With increasingly smaller geometries and feature sizes of integrated circuit devices (chips), an ever-increasing amount of logic can be placed on a single chip. Semiconductor manufacturers are under increasing pressure to reduce the number of defective products shipped while producing large volumes at low costs. Semiconductor manufacturing tests can be expensive and time consuming. One method to decrease the cost of test while being able to ship large product volumes is to test multiple chips in parallel using multi-site test. Another method is to apply efficient and high-quality tests using a low cost tester that use very limited set of pins. In addition to wafer and module testing described above some other applications that will benefit from reliable and efficient low cost testing include burn-in test and system or board-test.
Chip customers in some design spaces would like to reduce the number of test pins down to three or fewer pins, for example in automotive applications or for analog chips have a small amount of digital logic. In these spaces, test pin access is very limited. These chip customers would like to have one input pin for test data, one output pin for test data, and one test clock.

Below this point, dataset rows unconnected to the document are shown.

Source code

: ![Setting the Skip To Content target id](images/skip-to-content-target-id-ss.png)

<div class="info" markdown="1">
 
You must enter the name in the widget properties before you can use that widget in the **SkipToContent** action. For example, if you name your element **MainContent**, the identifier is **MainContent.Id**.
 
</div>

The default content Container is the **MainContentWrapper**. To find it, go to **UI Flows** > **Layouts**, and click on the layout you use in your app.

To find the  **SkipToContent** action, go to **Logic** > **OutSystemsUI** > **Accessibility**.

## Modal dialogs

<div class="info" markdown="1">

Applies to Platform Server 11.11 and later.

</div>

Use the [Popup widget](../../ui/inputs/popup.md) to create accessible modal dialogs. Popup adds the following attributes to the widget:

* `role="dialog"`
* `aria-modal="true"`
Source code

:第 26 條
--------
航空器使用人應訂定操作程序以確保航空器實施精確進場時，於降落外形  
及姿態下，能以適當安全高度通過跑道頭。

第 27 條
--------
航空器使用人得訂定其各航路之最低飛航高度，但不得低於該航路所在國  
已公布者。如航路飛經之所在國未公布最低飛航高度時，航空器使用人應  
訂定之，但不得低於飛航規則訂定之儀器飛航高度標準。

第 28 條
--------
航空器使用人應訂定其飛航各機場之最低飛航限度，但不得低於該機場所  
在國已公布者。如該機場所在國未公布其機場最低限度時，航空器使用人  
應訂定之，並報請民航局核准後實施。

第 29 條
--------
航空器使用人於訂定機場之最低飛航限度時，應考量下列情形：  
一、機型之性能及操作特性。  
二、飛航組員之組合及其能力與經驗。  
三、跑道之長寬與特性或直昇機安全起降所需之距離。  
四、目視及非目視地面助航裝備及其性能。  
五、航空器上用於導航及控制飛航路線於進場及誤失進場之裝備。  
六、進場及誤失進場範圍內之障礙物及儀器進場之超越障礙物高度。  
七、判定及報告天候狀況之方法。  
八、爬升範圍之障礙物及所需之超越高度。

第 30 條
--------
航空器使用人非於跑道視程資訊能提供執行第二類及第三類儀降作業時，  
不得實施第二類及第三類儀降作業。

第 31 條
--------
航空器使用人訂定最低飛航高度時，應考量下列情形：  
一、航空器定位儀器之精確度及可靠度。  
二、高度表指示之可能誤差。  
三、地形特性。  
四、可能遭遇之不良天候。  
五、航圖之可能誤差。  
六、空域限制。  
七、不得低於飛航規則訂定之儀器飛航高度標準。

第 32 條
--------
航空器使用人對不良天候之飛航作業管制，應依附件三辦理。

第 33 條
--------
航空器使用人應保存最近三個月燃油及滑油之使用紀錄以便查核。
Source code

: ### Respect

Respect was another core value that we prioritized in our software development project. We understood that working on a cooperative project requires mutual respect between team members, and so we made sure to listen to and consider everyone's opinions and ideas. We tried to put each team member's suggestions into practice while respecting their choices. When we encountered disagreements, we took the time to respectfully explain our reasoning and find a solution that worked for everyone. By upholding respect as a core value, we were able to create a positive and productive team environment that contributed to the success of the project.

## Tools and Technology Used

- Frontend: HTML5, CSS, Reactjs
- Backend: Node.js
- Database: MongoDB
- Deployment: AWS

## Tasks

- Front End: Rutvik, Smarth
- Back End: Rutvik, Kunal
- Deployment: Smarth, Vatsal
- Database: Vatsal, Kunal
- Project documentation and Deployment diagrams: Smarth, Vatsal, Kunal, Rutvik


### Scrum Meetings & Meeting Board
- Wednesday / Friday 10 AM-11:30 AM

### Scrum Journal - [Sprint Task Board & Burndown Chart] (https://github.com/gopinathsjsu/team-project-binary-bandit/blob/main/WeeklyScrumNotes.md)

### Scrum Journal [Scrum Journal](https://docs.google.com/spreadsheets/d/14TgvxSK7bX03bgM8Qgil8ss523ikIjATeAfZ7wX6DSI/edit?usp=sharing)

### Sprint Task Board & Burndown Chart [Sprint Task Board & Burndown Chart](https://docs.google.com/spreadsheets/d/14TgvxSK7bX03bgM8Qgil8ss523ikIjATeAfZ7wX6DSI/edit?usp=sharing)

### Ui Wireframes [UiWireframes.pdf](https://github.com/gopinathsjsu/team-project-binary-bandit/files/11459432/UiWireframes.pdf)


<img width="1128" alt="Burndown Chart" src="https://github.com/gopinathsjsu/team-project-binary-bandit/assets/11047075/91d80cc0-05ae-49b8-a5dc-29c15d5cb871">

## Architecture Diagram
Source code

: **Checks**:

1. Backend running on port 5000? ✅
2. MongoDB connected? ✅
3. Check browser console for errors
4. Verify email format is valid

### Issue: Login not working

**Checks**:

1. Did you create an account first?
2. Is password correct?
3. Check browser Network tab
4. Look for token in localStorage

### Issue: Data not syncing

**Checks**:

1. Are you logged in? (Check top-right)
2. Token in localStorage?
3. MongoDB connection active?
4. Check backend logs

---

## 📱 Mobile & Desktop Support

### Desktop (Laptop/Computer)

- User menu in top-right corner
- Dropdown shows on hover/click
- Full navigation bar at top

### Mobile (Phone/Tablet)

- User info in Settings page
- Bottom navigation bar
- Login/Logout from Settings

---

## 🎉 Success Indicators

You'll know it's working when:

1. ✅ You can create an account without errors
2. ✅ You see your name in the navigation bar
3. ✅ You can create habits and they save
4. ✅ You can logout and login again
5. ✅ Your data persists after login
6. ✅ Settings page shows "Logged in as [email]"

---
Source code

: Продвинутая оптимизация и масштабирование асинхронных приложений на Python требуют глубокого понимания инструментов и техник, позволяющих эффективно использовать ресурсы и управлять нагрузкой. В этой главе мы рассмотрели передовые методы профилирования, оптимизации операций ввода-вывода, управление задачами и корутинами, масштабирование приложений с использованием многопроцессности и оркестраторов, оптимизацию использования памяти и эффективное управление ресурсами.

However, such a low number of pins can negatively impact the quality of the results obtained from testing. Reduced pin counts require test data compression, whereby the test data is compressed from a larger number of pins down to a small number of pins. Even for a small number of pins, complete test generation programs are generally required. Such test generation programs generally include high test coverage, low tester volumes, memory self-test, logic self-test, on-product clock generation, and other mechanisms to verify that the design was manufactured correctly. Presently, to accomplish these requirements, more than three pins are required.
Furthermore, the power consumed during the run of the test application must fit within the power budget for the chip. Modern chips, such as a typical system-on-a-chip device, may have millions of flops, such that the power consumption from toggle activity from scan shifting during test may easily exceed the limits allowed by the power budget. Where a low-number of pins are used, present low-pin test methods do not allow for multiple controlled scan clocks that may be staggered to reduce instantaneous switching activity, and thus power consumption.
In light of the above, there is a need for a low-pin scanning architecture that enables a full test suite, provides good quality of results, and addresses scan power issues in a low-pin environment.